Verstappen Slippery lead Red Bull one-two in Turkish practice – other games

Max Verstappen led Red Bull one-two in a largely meaningless Turkish Grand Prix first practice on Friday, preferring the Dutch youngster to driving on ice due to slippery track conditions.

The 23-year-old produced a best lap of one minute 35.077 seconds at the end of the session on the recently revived Istanbul track, whose lack of cold mornings created problems for all.

His time was more than 10 seconds slower than Sebastian Vettel’s 2011 poll time when the German was with Red Bull, 1: 25.049 on Formula One’s last previous trip to the circuit in the Asian side of Istanbul.

Thai teammate Alexander Albon was in second place, ahead of Ferrari’s Charles Lecler and Alfatouri’s Pierre Gasly, with Mercedes in a sort of wheelspin and slide order.

Vettel was the fifth fastest in his last few races for Ferrari before joining Aston Martin (Racing Point) the following season.

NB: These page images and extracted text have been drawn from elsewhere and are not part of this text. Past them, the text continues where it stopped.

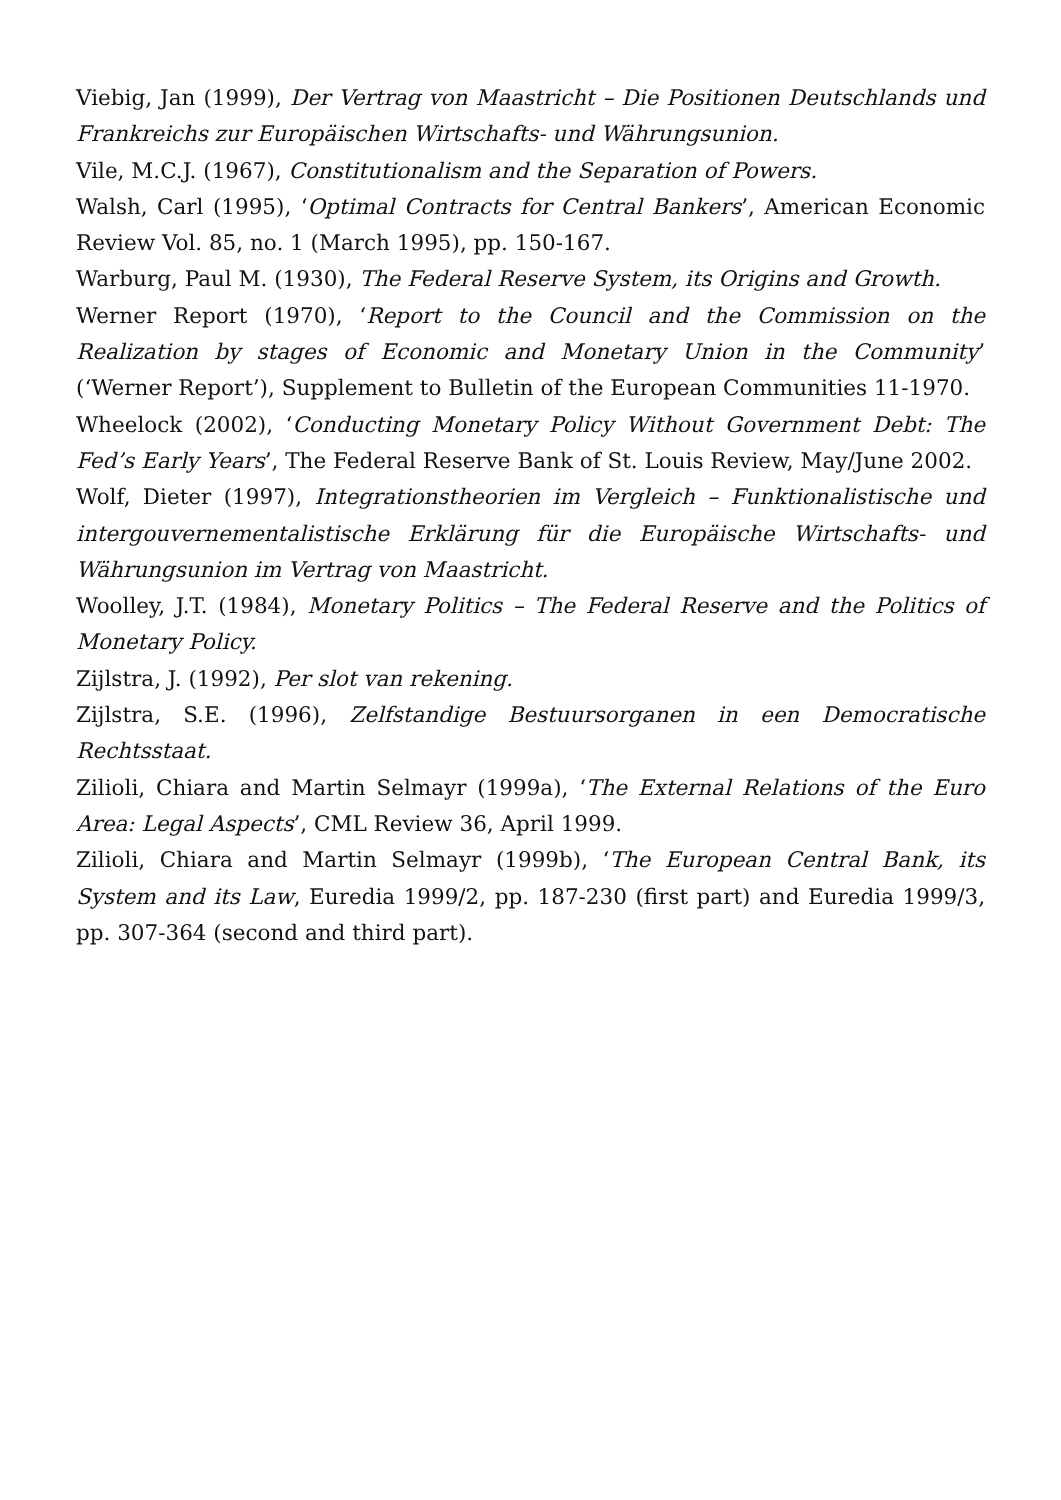Viebig, Jan (1999), Der Vertrag von Maastricht – Die Positionen Deutschlands und Frankreichs zur Europäischen Wirtschafts- und Währungsunion.
Vile, M.C.J. (1967), Constitutionalism and the Separation of Powers.
Walsh, Carl (1995), ‘Optimal Contracts for Central Bankers’, American Economic Review Vol. 85, no. 1 (March 1995), pp. 150-167.
Warburg, Paul M. (1930), The Federal Reserve System, its Origins and Growth.
Werner Report (1970), ‘Report to the Council and the Commission on the Realization by stages of Economic and Monetary Union in the Community’ (‘Werner Report’), Supplement to Bulletin of the European Communities 11-1970.
Wheelock (2002), ‘Conducting Monetary Policy Without Government Debt: The Fed’s Early Years’, The Federal Reserve Bank of St. Louis Review, May/June 2002.
Wolf, Dieter (1997), Integrationstheorien im Vergleich – Funktionalistische und intergouvernementalistische Erklärung für die Europäische Wirtschafts- und Währungsunion im Vertrag von Maastricht.
Woolley, J.T. (1984), Monetary Politics – The Federal Reserve and the Politics of Monetary Policy.
Zijlstra, J. (1992), Per slot van rekening.
Zijlstra, S.E. (1996), Zelfstandige Bestuursorganen in een Democratische Rechtsstaat.
Zilioli, Chiara and Martin Selmayr (1999a), ‘The External Relations of the Euro Area: Legal Aspects’, CML Review 36, April 1999.
Zilioli, Chiara and Martin Selmayr (1999b), ‘The European Central Bank, its System and its Law, Euredia 1999/2, pp. 187-230 (first part) and Euredia 1999/3, pp. 307-364 (second and third part).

“It’s like driving on grass – less grip than on wet tracks,” commented Haas’s Kevin Magusen.

Mercedes’ Lewis Hamilton, who looks set to seal his record-equaling seventh World Championship in Sunday’s race, was just 15 fastest and more than five seconds slower than Versten.

Briton said on the team’s radio that Pitt is asked when a practice begins, “It’s not a catch, it’s pointless to begin with.”

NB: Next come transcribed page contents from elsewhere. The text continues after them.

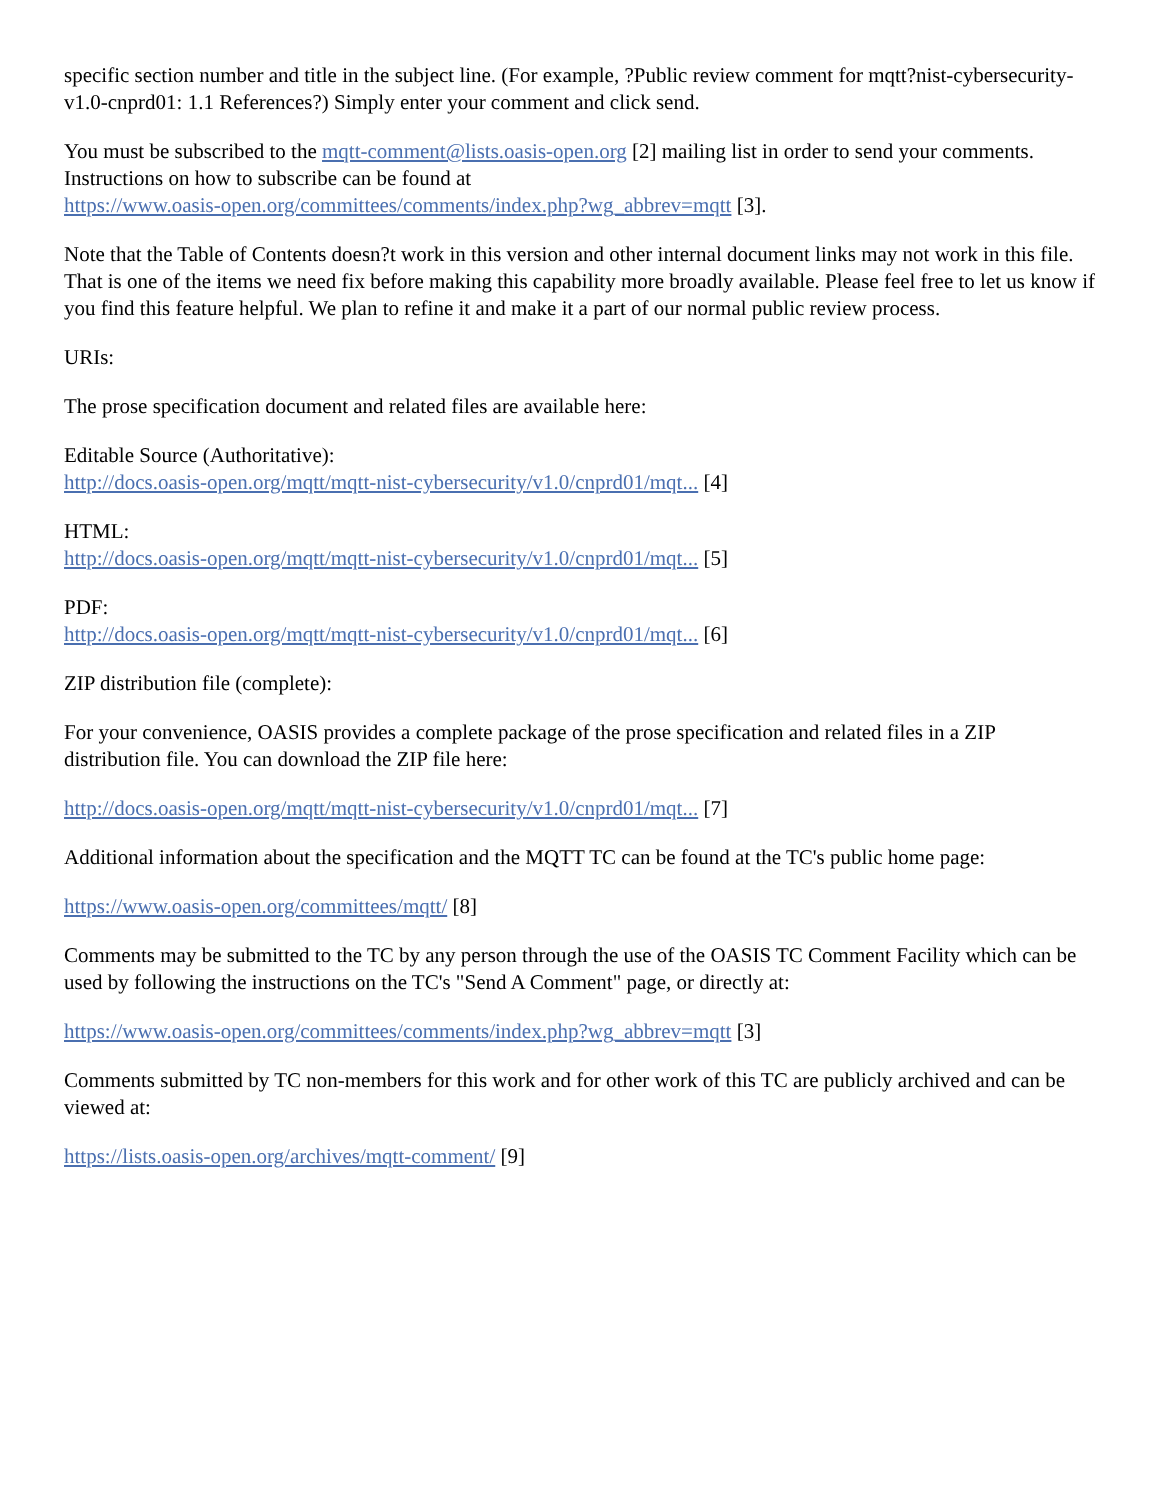specific section number and title in the subject line. (For example, ?Public review comment for mqtt?nist-cybersecurity-v1.0-cnprd01: 1.1 References?) Simply enter your comment and click send.
You must be subscribed to the mqtt-comment@lists.oasis-open.org [2] mailing list in order to send your comments. Instructions on how to subscribe can be found at
https://www.oasis-open.org/committees/comments/index.php?wg_abbrev=mqtt [3].
Note that the Table of Contents doesn?t work in this version and other internal document links may not work in this file. That is one of the items we need fix before making this capability more broadly available. Please feel free to let us know if you find this feature helpful. We plan to refine it and make it a part of our normal public review process.
URIs:
The prose specification document and related files are available here:
Editable Source (Authoritative):
http://docs.oasis-open.org/mqtt/mqtt-nist-cybersecurity/v1.0/cnprd01/mqt... [4]
HTML:
http://docs.oasis-open.org/mqtt/mqtt-nist-cybersecurity/v1.0/cnprd01/mqt... [5]
PDF:
http://docs.oasis-open.org/mqtt/mqtt-nist-cybersecurity/v1.0/cnprd01/mqt... [6]
ZIP distribution file (complete):
For your convenience, OASIS provides a complete package of the prose specification and related files in a ZIP distribution file. You can download the ZIP file here:
http://docs.oasis-open.org/mqtt/mqtt-nist-cybersecurity/v1.0/cnprd01/mqt... [7]
Additional information about the specification and the MQTT TC can be found at the TC's public home page:
https://www.oasis-open.org/committees/mqtt/ [8]
Comments may be submitted to the TC by any person through the use of the OASIS TC Comment Facility which can be used by following the instructions on the TC's "Send A Comment" page, or directly at:
https://www.oasis-open.org/committees/comments/index.php?wg_abbrev=mqtt [3]
Comments submitted by TC non-members for this work and for other work of this TC are publicly archived and can be viewed at:
https://lists.oasis-open.org/archives/mqtt-comment/ [9]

Teammate Valteri Bottas, who mathematically needed eight points more than Hamilton to stay in contention, was the ninth fastest, with the main priority being to bring some rubber down the track.

“It’s all about the tire temperature, which the team finished one-two in 2011,” said Red Bull boss Christian Horner. If so, slipping from there is like walking on ice in many ways. “

Carlos Sainz of McLaren first stopped on the side of the track after suffering an electrical problem. His teammate Lando Norris celebrated his 21st birthday, the seventh fastest.

A red flag was shown within minutes of the start of the session after Ferrari slipped into Lecler marking the pit entering the pit.

Track crews were previously seen chasing a stray dog, which was reported to have caught any cars on the track before exiting.